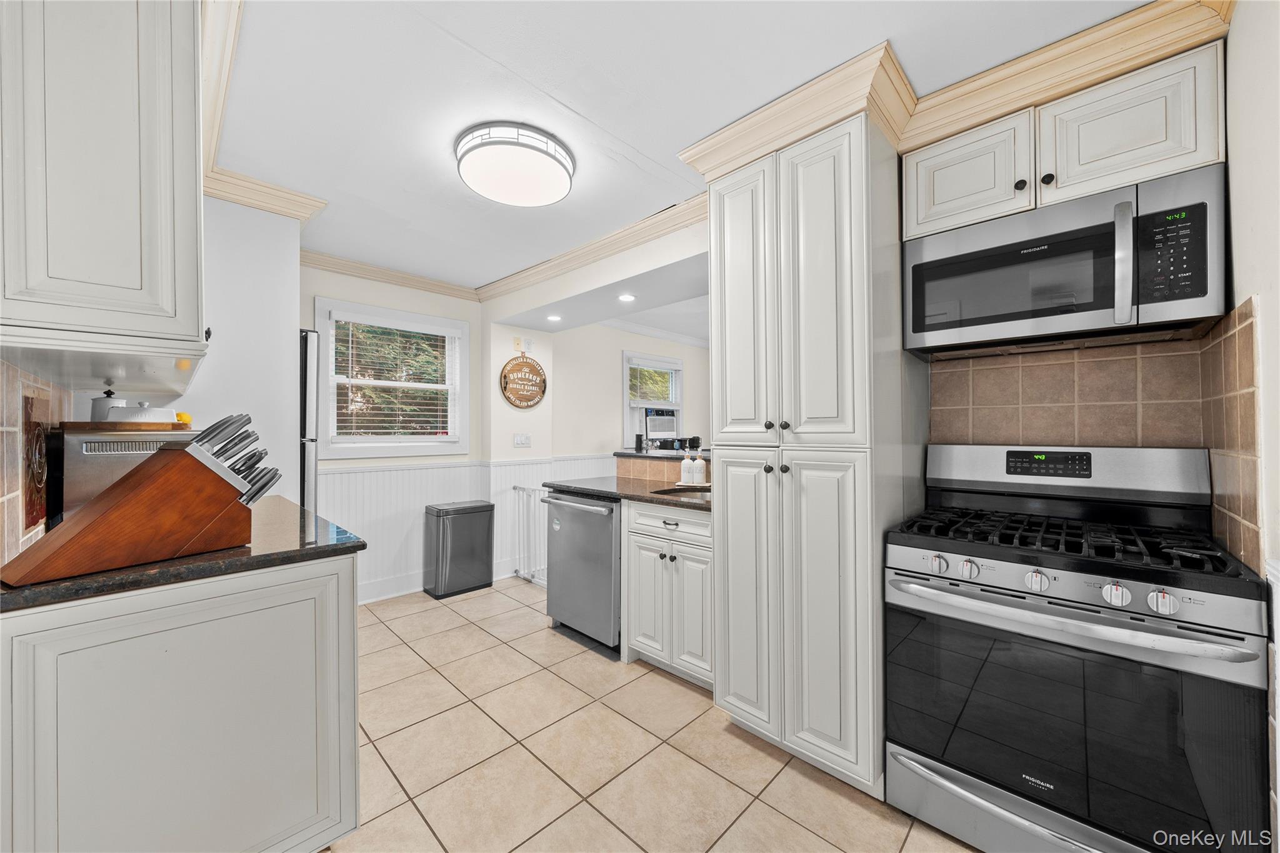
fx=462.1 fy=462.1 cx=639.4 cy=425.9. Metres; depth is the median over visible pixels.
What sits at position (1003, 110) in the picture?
crown molding
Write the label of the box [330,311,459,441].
window blind
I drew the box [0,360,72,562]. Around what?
tile backsplash
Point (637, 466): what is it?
raised bar counter
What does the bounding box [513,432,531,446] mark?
light switch
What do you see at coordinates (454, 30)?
ceiling
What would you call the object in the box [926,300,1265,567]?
tile backsplash
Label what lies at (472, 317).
window wall
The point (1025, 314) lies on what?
microwave
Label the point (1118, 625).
gas range
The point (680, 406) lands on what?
window
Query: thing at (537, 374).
round sign
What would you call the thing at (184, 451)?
knife block
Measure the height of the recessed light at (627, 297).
0.010 m
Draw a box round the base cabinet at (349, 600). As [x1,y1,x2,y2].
[0,551,362,852]
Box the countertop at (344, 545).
[0,496,367,615]
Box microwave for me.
[901,164,1228,354]
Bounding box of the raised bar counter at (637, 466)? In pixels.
[615,450,711,485]
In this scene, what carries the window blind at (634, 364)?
attached to the window at (680, 406)
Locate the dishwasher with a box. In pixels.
[541,488,621,653]
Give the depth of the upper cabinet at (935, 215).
1.43 m
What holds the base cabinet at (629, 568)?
on the tile floor
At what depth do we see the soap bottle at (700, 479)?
2.76 m
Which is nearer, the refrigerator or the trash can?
the refrigerator
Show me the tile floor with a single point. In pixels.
(667, 687)
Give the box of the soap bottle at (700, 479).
[693,451,708,486]
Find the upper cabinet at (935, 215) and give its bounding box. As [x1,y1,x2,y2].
[903,37,1226,240]
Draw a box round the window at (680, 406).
[622,350,684,449]
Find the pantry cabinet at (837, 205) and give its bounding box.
[710,110,918,796]
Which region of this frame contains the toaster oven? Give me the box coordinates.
[50,423,199,525]
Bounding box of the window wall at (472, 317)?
[301,261,486,604]
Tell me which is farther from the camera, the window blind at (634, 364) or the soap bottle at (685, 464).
the window blind at (634, 364)
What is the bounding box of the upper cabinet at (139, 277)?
[0,0,209,373]
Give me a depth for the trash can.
3.53 m
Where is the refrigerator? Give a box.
[299,328,319,512]
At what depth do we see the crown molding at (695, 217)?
2.90 m
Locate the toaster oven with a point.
(74, 439)
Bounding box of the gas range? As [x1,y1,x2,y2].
[884,445,1269,852]
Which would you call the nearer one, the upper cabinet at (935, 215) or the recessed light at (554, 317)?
the upper cabinet at (935, 215)
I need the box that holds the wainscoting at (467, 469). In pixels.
[318,455,615,602]
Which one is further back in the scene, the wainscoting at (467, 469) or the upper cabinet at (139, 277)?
the wainscoting at (467, 469)
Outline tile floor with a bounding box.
[315,577,978,852]
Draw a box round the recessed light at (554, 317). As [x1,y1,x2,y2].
[545,313,561,321]
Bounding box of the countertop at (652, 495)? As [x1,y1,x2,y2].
[548,476,709,511]
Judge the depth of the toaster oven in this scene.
1.40 m
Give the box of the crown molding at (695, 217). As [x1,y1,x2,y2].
[478,196,710,300]
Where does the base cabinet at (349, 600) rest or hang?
on the tile floor
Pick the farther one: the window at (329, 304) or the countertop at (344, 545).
the window at (329, 304)
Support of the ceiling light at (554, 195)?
attached to the ceiling at (454, 30)
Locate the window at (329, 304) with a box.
[315,296,469,458]
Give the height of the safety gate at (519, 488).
0.770 m
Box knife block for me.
[1,411,281,586]
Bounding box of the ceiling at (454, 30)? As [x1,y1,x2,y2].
[213,0,1166,293]
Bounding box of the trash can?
[422,500,494,598]
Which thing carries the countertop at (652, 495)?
on the base cabinet at (629, 568)
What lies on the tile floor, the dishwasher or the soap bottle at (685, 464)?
the dishwasher
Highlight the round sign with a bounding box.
[500,352,547,408]
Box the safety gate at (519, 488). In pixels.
[511,484,549,585]
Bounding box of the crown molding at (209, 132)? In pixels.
[195,0,321,224]
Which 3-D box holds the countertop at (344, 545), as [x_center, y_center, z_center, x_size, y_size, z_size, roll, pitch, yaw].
[-1.400,0.352,1.388,1.017,0.037,0.819,0,0,44]
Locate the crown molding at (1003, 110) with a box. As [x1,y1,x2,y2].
[678,1,1232,178]
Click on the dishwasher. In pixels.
(609, 553)
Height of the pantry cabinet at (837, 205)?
2.316 m
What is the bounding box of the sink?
[650,484,711,498]
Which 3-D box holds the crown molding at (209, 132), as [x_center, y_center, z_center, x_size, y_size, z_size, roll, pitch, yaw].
[-1.445,-1.153,1.670,2.288,0.115,0.690,0,0,44]
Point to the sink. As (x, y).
(700, 490)
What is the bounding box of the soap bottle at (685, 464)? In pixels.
[679,451,694,485]
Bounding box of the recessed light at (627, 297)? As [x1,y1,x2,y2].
[617,292,636,301]
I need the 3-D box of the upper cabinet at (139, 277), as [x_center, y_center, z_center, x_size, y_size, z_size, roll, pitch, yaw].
[-1.426,-0.622,1.267,1.076,0.998,0.358,0,0,44]
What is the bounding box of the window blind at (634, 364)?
[628,358,679,406]
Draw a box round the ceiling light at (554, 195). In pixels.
[455,121,575,206]
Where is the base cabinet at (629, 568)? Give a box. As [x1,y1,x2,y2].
[621,497,713,691]
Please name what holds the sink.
in the countertop at (652, 495)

★ ★ ★

● Exercise details
A verbatim copy of the entries, without the pictures, is what this task requires.

● Task result
fx=462.1 fy=462.1 cx=639.4 cy=425.9. Metres; depth is the median over visible pixels.
What sits at position (1003, 110) in the picture?
crown molding
Write the label of the box [330,311,459,441].
window blind
I drew the box [0,360,72,562]. Around what?
tile backsplash
Point (637, 466): what is it?
raised bar counter
What does the bounding box [513,432,531,446] mark?
light switch
What do you see at coordinates (454, 30)?
ceiling
What would you call the object in the box [926,300,1265,567]?
tile backsplash
Label what lies at (472, 317).
window wall
The point (1025, 314) lies on what?
microwave
Label the point (1118, 625).
gas range
The point (680, 406) lands on what?
window
Query: thing at (537, 374).
round sign
What would you call the thing at (184, 451)?
knife block
Measure the height of the recessed light at (627, 297).
0.010 m
Draw a box round the base cabinet at (349, 600). As [x1,y1,x2,y2].
[0,551,362,852]
Box the countertop at (344, 545).
[0,496,367,615]
Box microwave for me.
[901,164,1228,354]
Bounding box of the raised bar counter at (637, 466)? In pixels.
[615,450,711,485]
In this scene, what carries the window blind at (634, 364)?
attached to the window at (680, 406)
Locate the dishwasher with a box. In pixels.
[541,488,621,653]
Give the depth of the upper cabinet at (935, 215).
1.43 m
What holds the base cabinet at (629, 568)?
on the tile floor
At what depth do we see the soap bottle at (700, 479)?
2.76 m
Which is nearer, the refrigerator or the trash can?
the refrigerator
Show me the tile floor with a single point. In pixels.
(667, 687)
Give the box of the soap bottle at (700, 479).
[693,451,708,486]
Find the upper cabinet at (935, 215) and give its bounding box. As [x1,y1,x2,y2].
[903,37,1226,240]
Draw a box round the window at (680, 406).
[622,350,684,449]
Find the pantry cabinet at (837, 205) and give its bounding box.
[710,110,918,796]
Which region of this frame contains the toaster oven? Give me the box coordinates.
[50,423,199,525]
Bounding box of the window wall at (472, 317)?
[301,261,486,604]
Tell me which is farther from the camera, the window blind at (634, 364) or the soap bottle at (685, 464).
the window blind at (634, 364)
What is the bounding box of the upper cabinet at (139, 277)?
[0,0,209,373]
Give me a depth for the trash can.
3.53 m
Where is the refrigerator? Give a box.
[299,328,319,512]
At what depth do we see the crown molding at (695, 217)?
2.90 m
Locate the toaster oven with a point.
(74, 439)
Bounding box of the gas range? As [x1,y1,x2,y2].
[884,445,1269,852]
Which would you call the nearer one, the upper cabinet at (935, 215) or the recessed light at (554, 317)?
the upper cabinet at (935, 215)
I need the box that holds the wainscoting at (467, 469). In pixels.
[318,455,615,602]
Which one is further back in the scene, the wainscoting at (467, 469) or the upper cabinet at (139, 277)?
the wainscoting at (467, 469)
Outline tile floor with a bounding box.
[315,577,978,852]
Draw a box round the recessed light at (554, 317). As [x1,y1,x2,y2].
[545,313,561,321]
Bounding box of the countertop at (652, 495)? As [x1,y1,x2,y2].
[548,476,709,511]
Judge the depth of the toaster oven in this scene.
1.40 m
Give the box of the crown molding at (695, 217). As [x1,y1,x2,y2].
[478,196,710,300]
Where does the base cabinet at (349, 600) rest or hang?
on the tile floor
Pick the farther one: the window at (329, 304) or the countertop at (344, 545).
the window at (329, 304)
Support of the ceiling light at (554, 195)?
attached to the ceiling at (454, 30)
Locate the window at (329, 304) with a box.
[315,296,469,458]
Give the height of the safety gate at (519, 488).
0.770 m
Box knife block for me.
[1,411,281,586]
Bounding box of the ceiling at (454, 30)? As [x1,y1,x2,y2].
[213,0,1166,293]
Bounding box of the trash can?
[422,500,494,598]
Which thing carries the countertop at (652, 495)?
on the base cabinet at (629, 568)
What lies on the tile floor, the dishwasher or the soap bottle at (685, 464)?
the dishwasher
Highlight the round sign with a bounding box.
[500,352,547,408]
Box the safety gate at (519, 488). In pixels.
[511,484,549,585]
Bounding box of the crown molding at (209, 132)? In pixels.
[195,0,321,224]
Which 3-D box holds the countertop at (344, 545), as [x_center, y_center, z_center, x_size, y_size, z_size, roll, pitch, yaw].
[-1.400,0.352,1.388,1.017,0.037,0.819,0,0,44]
Locate the crown molding at (1003, 110) with a box. As [x1,y1,x2,y2].
[678,1,1232,178]
Click on the dishwasher. In pixels.
(609, 553)
Height of the pantry cabinet at (837, 205)?
2.316 m
What is the bounding box of the sink?
[650,484,711,498]
Which 3-D box holds the crown molding at (209, 132), as [x_center, y_center, z_center, x_size, y_size, z_size, roll, pitch, yaw].
[-1.445,-1.153,1.670,2.288,0.115,0.690,0,0,44]
Point to the sink. As (x, y).
(700, 490)
What is the bounding box of the soap bottle at (685, 464)? In pixels.
[679,451,694,485]
Bounding box of the recessed light at (627, 297)? As [x1,y1,x2,y2].
[617,292,636,301]
I need the 3-D box of the upper cabinet at (139, 277), as [x_center, y_center, z_center, x_size, y_size, z_size, roll, pitch, yaw].
[-1.426,-0.622,1.267,1.076,0.998,0.358,0,0,44]
What is the bounding box of the window blind at (634, 364)?
[628,358,679,406]
Draw a box round the ceiling light at (554, 195). In pixels.
[455,121,575,206]
Where is the base cabinet at (629, 568)? Give a box. As [x1,y1,x2,y2].
[621,497,713,691]
Please name what holds the sink.
in the countertop at (652, 495)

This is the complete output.